Comme déjà indiqué récemment, la matière du préjudice corporel est très large (pour un exemple récent https://www.avocatdg.fr/2025/05/12/50-000-e-obtenus-pourentretenir-pelouse-et-haies/).
Un nouvel exemple le démontre ici.
En effet, et depuis quelques années, il existe une nomenclature des postes de préjudice (dite nomenclature Dintilhac). Cette nomenclature est une liste qui énonce les préjudices qui peuvent être indemnisés.
En cas de décès, sont ainsi indemnisés, le préjudice moral (préjudice d’affection, préjudice d’accompagnement et préjudice d’angoisse), le préjudice économique (perte des revenus de l’époux) et les frais d’obsèques.

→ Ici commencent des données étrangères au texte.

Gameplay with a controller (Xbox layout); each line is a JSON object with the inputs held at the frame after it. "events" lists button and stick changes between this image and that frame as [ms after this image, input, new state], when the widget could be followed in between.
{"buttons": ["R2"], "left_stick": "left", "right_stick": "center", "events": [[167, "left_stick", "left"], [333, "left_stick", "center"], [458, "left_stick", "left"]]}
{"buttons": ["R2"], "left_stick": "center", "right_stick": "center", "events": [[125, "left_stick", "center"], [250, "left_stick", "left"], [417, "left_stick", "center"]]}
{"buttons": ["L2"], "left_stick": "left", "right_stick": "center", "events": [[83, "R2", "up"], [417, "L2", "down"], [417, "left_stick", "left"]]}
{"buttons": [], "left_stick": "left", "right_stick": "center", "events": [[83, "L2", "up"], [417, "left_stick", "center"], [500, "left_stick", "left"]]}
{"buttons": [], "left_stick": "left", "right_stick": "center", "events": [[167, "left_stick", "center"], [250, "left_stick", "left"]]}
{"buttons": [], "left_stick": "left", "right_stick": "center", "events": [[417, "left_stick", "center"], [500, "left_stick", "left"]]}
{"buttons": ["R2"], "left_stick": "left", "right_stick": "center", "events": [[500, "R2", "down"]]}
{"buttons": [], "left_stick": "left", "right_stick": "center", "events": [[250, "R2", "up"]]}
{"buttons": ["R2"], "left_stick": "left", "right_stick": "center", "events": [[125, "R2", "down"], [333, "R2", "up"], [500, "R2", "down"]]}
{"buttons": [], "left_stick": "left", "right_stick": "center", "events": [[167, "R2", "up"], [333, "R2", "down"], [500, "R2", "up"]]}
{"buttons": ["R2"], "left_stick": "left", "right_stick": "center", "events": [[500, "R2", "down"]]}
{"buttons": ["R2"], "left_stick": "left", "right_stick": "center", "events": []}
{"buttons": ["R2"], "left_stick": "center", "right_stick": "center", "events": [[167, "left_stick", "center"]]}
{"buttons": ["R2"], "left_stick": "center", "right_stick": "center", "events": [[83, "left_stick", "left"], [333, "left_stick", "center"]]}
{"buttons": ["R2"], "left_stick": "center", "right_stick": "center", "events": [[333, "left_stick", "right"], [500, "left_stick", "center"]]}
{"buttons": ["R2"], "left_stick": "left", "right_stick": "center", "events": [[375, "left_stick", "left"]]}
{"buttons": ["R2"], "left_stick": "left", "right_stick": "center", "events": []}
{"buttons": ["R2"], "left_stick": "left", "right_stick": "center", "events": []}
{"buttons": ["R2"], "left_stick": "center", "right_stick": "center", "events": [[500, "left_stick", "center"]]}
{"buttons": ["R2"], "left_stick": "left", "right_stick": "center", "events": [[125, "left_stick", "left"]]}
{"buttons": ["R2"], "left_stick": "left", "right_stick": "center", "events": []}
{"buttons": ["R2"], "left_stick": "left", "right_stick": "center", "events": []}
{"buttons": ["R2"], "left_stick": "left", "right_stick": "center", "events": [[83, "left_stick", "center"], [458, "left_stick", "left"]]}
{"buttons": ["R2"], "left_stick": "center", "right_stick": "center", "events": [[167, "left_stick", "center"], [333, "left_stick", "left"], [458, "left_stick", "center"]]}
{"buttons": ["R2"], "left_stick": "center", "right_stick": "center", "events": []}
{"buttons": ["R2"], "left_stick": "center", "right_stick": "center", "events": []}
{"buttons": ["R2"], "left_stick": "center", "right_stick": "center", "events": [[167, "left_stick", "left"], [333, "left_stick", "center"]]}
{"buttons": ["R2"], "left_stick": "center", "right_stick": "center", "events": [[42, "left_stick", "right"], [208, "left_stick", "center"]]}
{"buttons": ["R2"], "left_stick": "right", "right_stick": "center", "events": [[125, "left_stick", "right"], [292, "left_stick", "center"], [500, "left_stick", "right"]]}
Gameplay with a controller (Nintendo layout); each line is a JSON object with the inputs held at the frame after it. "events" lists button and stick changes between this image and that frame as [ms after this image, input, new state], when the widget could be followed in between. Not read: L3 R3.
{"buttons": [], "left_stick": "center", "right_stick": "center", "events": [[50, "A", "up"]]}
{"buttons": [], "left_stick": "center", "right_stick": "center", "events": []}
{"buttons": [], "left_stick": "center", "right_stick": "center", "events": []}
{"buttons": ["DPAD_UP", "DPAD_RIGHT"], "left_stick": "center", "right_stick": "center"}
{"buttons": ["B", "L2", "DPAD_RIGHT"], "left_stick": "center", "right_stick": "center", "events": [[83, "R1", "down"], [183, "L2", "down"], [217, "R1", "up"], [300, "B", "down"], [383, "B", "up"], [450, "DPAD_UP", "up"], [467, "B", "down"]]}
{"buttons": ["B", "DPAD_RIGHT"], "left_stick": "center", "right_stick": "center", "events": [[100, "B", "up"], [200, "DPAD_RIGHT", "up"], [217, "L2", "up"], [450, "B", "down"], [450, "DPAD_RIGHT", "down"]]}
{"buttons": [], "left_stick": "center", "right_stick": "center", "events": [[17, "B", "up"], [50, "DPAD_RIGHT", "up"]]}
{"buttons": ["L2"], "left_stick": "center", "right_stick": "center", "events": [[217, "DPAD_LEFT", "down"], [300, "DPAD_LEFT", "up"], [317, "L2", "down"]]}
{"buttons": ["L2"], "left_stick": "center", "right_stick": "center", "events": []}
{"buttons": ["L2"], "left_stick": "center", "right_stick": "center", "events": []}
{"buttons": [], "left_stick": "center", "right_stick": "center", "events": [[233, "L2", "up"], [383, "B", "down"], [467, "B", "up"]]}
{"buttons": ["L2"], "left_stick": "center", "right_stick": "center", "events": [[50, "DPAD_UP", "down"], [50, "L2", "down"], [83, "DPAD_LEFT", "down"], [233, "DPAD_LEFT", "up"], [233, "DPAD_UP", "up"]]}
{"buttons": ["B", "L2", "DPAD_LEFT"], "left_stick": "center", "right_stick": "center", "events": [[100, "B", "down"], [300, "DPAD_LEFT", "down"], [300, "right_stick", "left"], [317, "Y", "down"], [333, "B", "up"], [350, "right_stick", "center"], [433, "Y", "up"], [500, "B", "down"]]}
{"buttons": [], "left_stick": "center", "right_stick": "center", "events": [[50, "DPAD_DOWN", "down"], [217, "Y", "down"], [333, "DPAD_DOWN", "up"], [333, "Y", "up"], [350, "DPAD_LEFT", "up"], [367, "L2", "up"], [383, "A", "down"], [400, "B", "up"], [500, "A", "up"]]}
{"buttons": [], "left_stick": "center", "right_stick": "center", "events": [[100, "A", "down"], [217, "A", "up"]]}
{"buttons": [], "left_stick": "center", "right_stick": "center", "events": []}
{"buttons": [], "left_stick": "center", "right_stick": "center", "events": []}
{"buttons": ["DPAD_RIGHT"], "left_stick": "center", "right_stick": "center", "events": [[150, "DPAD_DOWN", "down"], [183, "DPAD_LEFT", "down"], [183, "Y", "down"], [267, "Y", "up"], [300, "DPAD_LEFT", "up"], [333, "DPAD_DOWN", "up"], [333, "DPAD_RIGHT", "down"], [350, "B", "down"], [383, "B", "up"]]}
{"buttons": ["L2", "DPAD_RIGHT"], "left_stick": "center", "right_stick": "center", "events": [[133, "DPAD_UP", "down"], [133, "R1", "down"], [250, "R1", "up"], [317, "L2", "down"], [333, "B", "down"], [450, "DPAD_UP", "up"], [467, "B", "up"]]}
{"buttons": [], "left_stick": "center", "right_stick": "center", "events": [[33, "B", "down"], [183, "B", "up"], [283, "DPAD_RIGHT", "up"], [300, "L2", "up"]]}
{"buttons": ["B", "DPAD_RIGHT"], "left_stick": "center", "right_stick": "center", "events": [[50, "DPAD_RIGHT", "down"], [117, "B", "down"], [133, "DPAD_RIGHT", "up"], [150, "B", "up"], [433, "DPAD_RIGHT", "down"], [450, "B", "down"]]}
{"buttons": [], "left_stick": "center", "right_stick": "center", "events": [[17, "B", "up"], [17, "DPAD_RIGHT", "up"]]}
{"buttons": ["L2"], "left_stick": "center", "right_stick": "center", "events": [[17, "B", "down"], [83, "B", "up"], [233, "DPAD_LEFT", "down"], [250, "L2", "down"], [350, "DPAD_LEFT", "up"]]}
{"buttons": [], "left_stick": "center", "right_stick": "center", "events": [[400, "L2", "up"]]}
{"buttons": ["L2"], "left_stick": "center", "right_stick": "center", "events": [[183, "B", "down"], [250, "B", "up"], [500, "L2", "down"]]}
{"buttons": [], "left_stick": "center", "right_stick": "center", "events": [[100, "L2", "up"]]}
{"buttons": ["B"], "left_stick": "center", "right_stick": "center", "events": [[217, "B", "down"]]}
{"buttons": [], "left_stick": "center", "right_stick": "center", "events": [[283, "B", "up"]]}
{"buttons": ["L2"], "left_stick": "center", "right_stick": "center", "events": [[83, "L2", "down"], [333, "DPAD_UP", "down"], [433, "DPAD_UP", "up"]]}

Toutefois, la liste n’est pas limitative et il est courant d’ajouter des préjudices qui ne sont pas prévus.
En l’occurrence, une veuve est venue consulter Maître François GABORIT, avocat spécialiste en droit des victimes du dommage corporel, suite au décès tragique de son mari lors d’un accident de la circulation.
Bien évidemment, la perte de revenus est demandée et obtenue de l’assureur. Il s’agit là du préjudice économique du conjoint survivant, préjudice classique et prévu à la nomenclature.
Mais lors de notre rendez-vous, la veuve expose que depuis le décès de son mari, elle est contrainte d’acheter tous ses légumes, fruits, œufs et poulets.
En effet, son mari, bien qu’âgé, entretenait un jardin potager et avait quelques poules.
Compte tenu de son état de santé, la veuve ne pouvait s’occuper de tout ceci. Or, et chacun le sait, l’achat de telles denrées à un cout non négligeable.
De même, la veuve a aussi quelques problèmes de santé et son mari l’aidait donc dans les tâches de ménage. Depuis, elle est contrainte de faire venir une femme de ménage quelques heures par mois.
Tout ceci doit bien évidemment être pris en compte par l’avocat spécialiste.
Finalement, l’assureur nous a suivi et a alloué à la famille plus de 220.000 € dont 20.000 € pour cette perte de force de travail.